On vit Isabelle entrer à 12 h 26, lunettes sombres, gants, paquet à la main.
Claire éclata en sanglots.
La commandante prit le téléphone.
—Isabelle Martin, ici la police judiciaire. Nous avons besoin que vous restiez où vous êtes.
À l’autre bout, on entendit une respiration affolée.
Puis la ligne coupa.
—Elle va fuir, dit Léa. Elle travaille à l’hôtel Montclair, près de la gare Saint-Lazare. Et Marc a peut-être un box à Gennevilliers. J’ai les captures.
La commandante regarda la fillette comme si elle venait de comprendre que toute l’enquête venait de changer de mains.
—Montre-moi tout.
Léa montra la vidéo, les photos du collier, les captures Facebook, l’adresse du box et la photo de Marc.
En moins de 10 minutes, la commandante passa plusieurs appels.
Le soir même, Isabelle fut arrêtée à la sortie arrière de l’hôtel Montclair, une valise à la main. Elle n’eut même pas le temps d’appeler un taxi.
dénonciation et tentative d’incrimination.
Avant son transfert, elle écrivit une lettre.

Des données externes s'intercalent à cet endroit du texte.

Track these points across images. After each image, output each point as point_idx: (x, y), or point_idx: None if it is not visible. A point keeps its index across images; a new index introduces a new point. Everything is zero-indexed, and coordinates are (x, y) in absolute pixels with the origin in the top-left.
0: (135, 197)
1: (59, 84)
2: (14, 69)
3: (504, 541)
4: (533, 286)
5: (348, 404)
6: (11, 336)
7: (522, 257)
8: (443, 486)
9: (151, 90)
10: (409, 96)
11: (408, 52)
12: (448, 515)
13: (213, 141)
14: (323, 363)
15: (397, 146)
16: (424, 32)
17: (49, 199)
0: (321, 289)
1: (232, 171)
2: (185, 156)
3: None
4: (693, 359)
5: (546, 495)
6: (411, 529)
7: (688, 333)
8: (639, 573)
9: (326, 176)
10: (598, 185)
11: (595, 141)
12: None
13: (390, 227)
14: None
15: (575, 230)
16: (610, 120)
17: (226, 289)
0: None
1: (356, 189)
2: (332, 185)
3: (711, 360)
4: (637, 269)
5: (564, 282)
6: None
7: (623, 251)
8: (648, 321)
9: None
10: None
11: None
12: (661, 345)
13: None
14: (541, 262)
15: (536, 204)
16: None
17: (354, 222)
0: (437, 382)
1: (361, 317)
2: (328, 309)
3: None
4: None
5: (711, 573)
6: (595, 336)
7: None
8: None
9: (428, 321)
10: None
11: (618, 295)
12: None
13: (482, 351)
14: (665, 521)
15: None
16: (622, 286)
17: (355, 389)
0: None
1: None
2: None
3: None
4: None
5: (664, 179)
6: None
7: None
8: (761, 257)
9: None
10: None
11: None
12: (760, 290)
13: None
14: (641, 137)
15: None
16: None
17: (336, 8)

Elle ne demanda pas pardon.
Elle écrivit seulement qu’elle revoyait chaque nuit le moment où elle avait passé cette porte avec le collier dans la main. Elle disait que l’envie avait parlé plus fort que le sang. Que Marc l’avait utilisée, oui, mais qu’elle avait elle-même tourné la clé. Elle avait choisi de trahir.
Claire lut la lettre sans pleurer.
Léa, elle, regardait le petit pendentif en forme de clé qu’Arnaud Delorme lui avait offert pour la remercier d’avoir permis de retrouver la pièce la plus précieuse de sa collection.
—Tu crois qu’un jour on pourra lui pardonner ? demanda Léa.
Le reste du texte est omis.